> Problem requirements
In the data below, repeat the line containing "Free Shipping" and every following line exactly, up to and including the last line. Exclude pictures.

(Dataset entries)
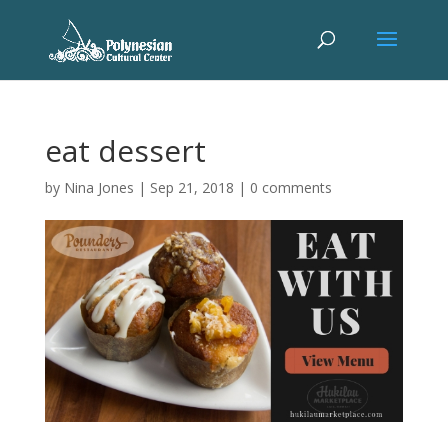
eat dessert
by
Nina Jones
|
Sep 21, 2018
|
0 comments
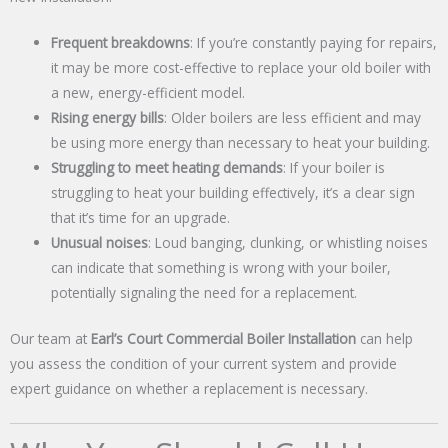
Frequent breakdowns
: If you’re constantly paying for repairs,
it may be more cost-effective to replace your old boiler with
a new, energy-efficient model.
Rising energy bills
: Older boilers are less efficient and may
be using more energy than necessary to heat your building.
Struggling to meet heating demands
: If your boiler is
struggling to heat your building effectively, it’s a clear sign
that it’s time for an upgrade.
Unusual noises
: Loud banging, clunking, or whistling noises
can indicate that something is wrong with your boiler,
potentially signaling the need for a replacement.
Our team at
Earl’s Court Commercial Boiler Installation
can help
you assess the condition of your current system and provide
expert guidance on whether a replacement is necessary.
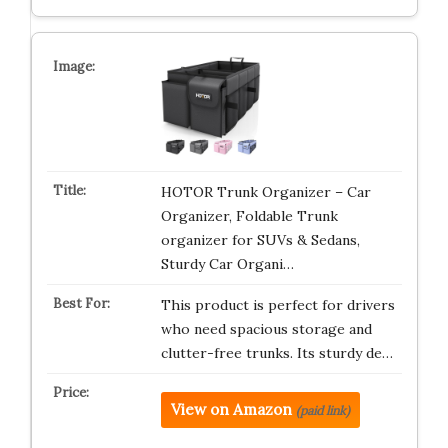
HOTOR Trunk Organizer – Car
Organizer, Foldable Trunk
organizer for SUVs & Sedans,
Sturdy Car Organi…
This product is perfect for drivers
who need spacious storage and
clutter-free trunks. Its sturdy de…
View on Amazon
(paid link)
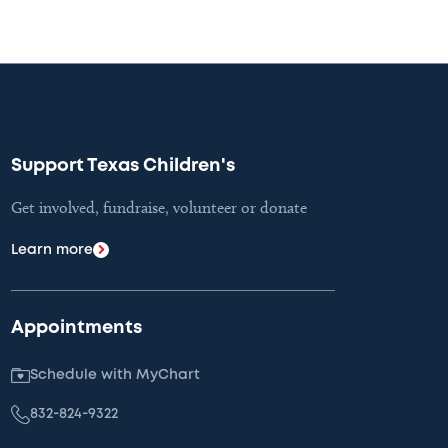
Support Texas Children's
Get involved, fundraise, volunteer or donate
Learn more
Appointments
Schedule with MyChart
832-824-9322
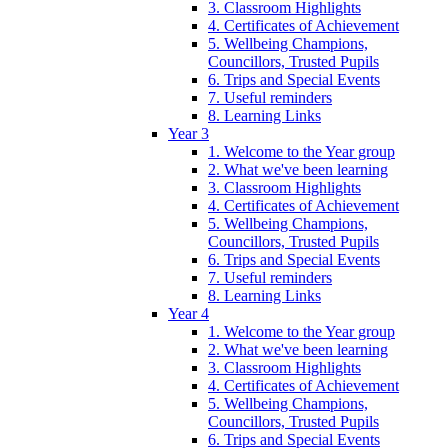
3. Classroom Highlights
4. Certificates of Achievement
5. Wellbeing Champions,
Councillors, Trusted Pupils
6. Trips and Special Events
7. Useful reminders
8. Learning Links
Year 3
1. Welcome to the Year group
2. What we've been learning
3. Classroom Highlights
4. Certificates of Achievement
5. Wellbeing Champions,
Councillors, Trusted Pupils
6. Trips and Special Events
7. Useful reminders
8. Learning Links
Year 4
1. Welcome to the Year group
2. What we've been learning
3. Classroom Highlights
4. Certificates of Achievement
5. Wellbeing Champions,
Councillors, Trusted Pupils
6. Trips and Special Events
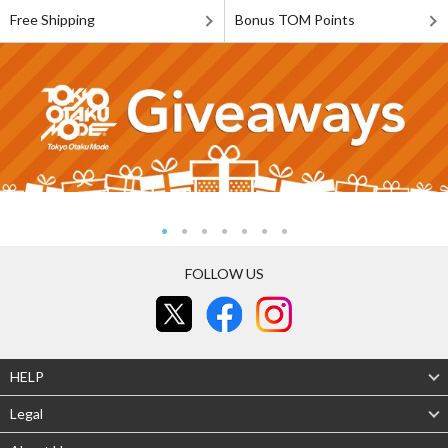
Free Shipping
Bonus TOM Points
FOLLOW US
HELP
Legal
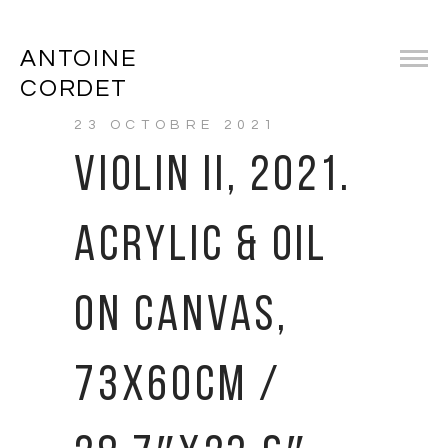
ANTOINE
CORDET
23 OCTOBRE 2021
VIOLIN II, 2021.
ACRYLIC & OIL
ON CANVAS,
73X60CM /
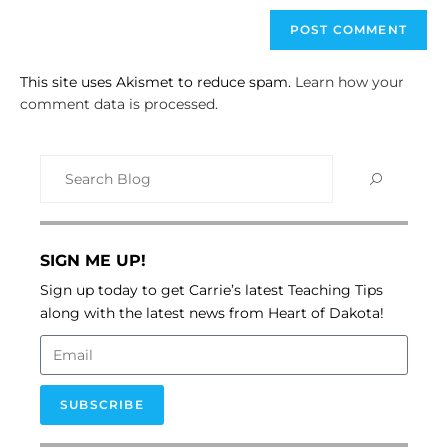
This site uses Akismet to reduce spam.
Learn how your
comment data is processed.
SIGN ME UP!
Sign up today to get Carrie’s latest Teaching Tips
along with the latest news from Heart of Dakota!
SUBSCRIBE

> Problem solution
Free Shipping
Bonus TOM Points
FOLLOW US
HELP
Legal
ANTOINE
CORDET
23 OCTOBRE 2021
VIOLIN II, 2021.
ACRYLIC & OIL
ON CANVAS,
73X60CM /
This site uses Akismet to reduce spam.
Learn how your
comment data is processed.
SIGN ME UP!
Sign up today to get Carrie’s latest Teaching Tips
along with the latest news from Heart of Dakota!
SUBSCRIBE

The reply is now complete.